Re: preprocessor

From:
=?ISO-8859-1?Q?Erik_Wikstr=F6m?= <Erik-wikstrom@telia.com>
Newsgroups:
comp.lang.c++
Date:
Wed, 06 Jun 2007 14:22:03 GMT
Message-ID:
<fqz9i.1486$ZA.967@newsb.telia.net>
On 2007-06-06 14:33, Gennaro Prota wrote:

On Wed, 06 Jun 2007 10:22:55 GMT, Erik Wikstr?m wrote:

Since I have not seen any of James KAnze's code that relates to the
question at hand I'm a bit curious about this infrastructure which would
elevate the code to those higher engineering standards.
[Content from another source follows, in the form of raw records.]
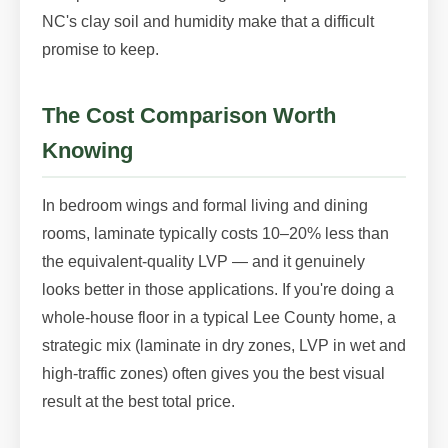
NC's clay soil and humidity make that a difficult
promise to keep.
The Cost Comparison Worth
Knowing
In bedroom wings and formal living and dining
rooms, laminate typically costs 10–20% less than
the equivalent-quality LVP — and it genuinely
looks better in those applications. If you're doing a
whole-house floor in a typical Lee County home, a
strategic mix (laminate in dry zones, LVP in wet and
high-traffic zones) often gives you the best visual
result at the best total price.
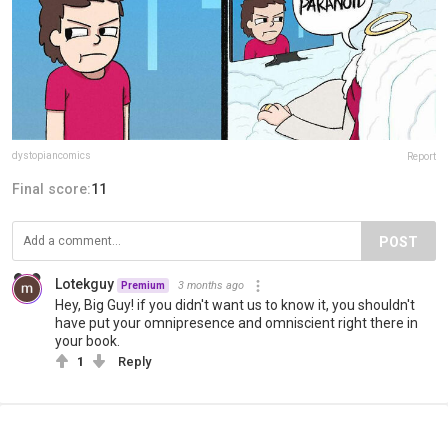
dystopiancomics
Report
Final score:
11
POST
Lotekguy
3 months ago
Premium
Hey, Big Guy! if you didn't want us to know it, you shouldn't
have put your omnipresence and omniscient right there in
your book.
1
Reply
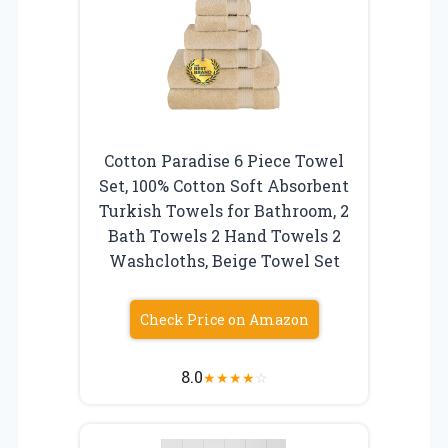
Cotton Paradise 6 Piece Towel
Set, 100% Cotton Soft Absorbent
Turkish Towels for Bathroom, 2
Bath Towels 2 Hand Towels 2
Washcloths, Beige Towel Set
Check Price on Amazon
8.0
★
★
★
★
☆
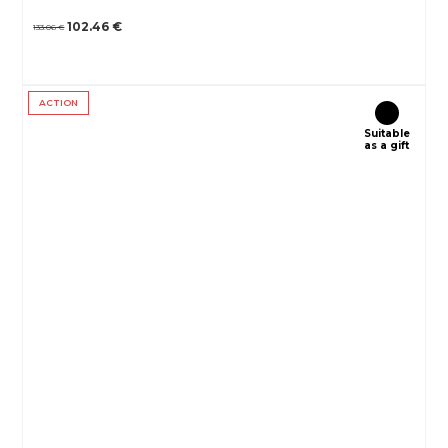
102.46 €
133.06 €
ACTION
Suitable
as a gift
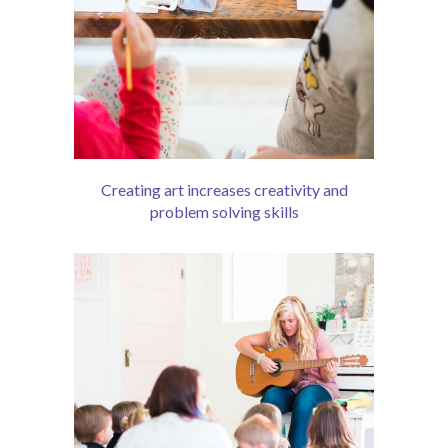
Creating art increases creativity and
problem solving skills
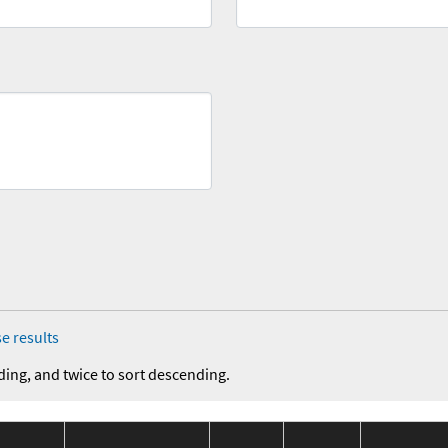
e results
ding, and twice to sort descending.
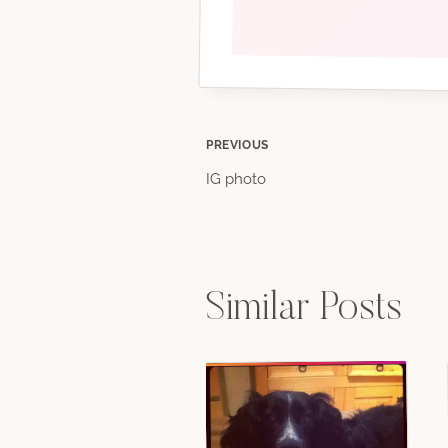
Post
PREVIOUS
IG photo
navigation
Similar Posts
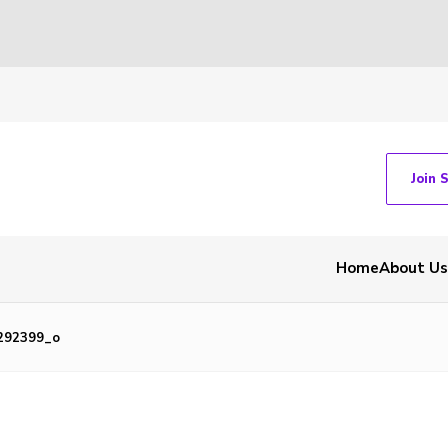
Join 
Home
About Us
292399_o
A curiosity which you can satisfy by seeing his code (and docs):

  <http://kanze.james.neuf.fr/>

(you have to be willing to get out of your comfort zone, though, and
actually try --the benefits might not appear clearly, at first)


I can see the value for code that needs to compile on many different
platforms where the API might differ. But for simple things like adding
debug checks in code or such I find it a bit much to duplicate parts of
the code and trust the build-magic to do the rest. One should notice
that much of the complexity still exist but in the form of build-magic
instead.

If you consider my code that looks something like this (from memory):

template<typename T>
inline Vector<T>& Vector<T>::operator+=(const Vector<T>& v)
{
   for (size_t i = 0; i < size_; ++i)
     data_[i] += v.data_[i];
   return *this
}

About 90% of all the methods of the code is like this. Now, if I would
like to introduce an OpenMP version of this code I could either insert
the lines

   #ifdef _OPENMP
   #pragma omp ...
   #endif

above the if statement or I could create two versions of the files, one
with and one without OpenMP, some parts could remain in some common
files (about 10%). The problem with this would be that any changes I'll
make I'd have to do in both files, with the risk of me forgetting. I
just can't see that as a better solution.

Another solution might be to replace the for statement with a macro,
something like this:

FOR (size_t i = 0; i < v.size_; ++i)
{
   // ...
}

And then let FOR expand to either just 'for' or '#pragma omp ... \n for'
but that's a bit too much macro-magic for me.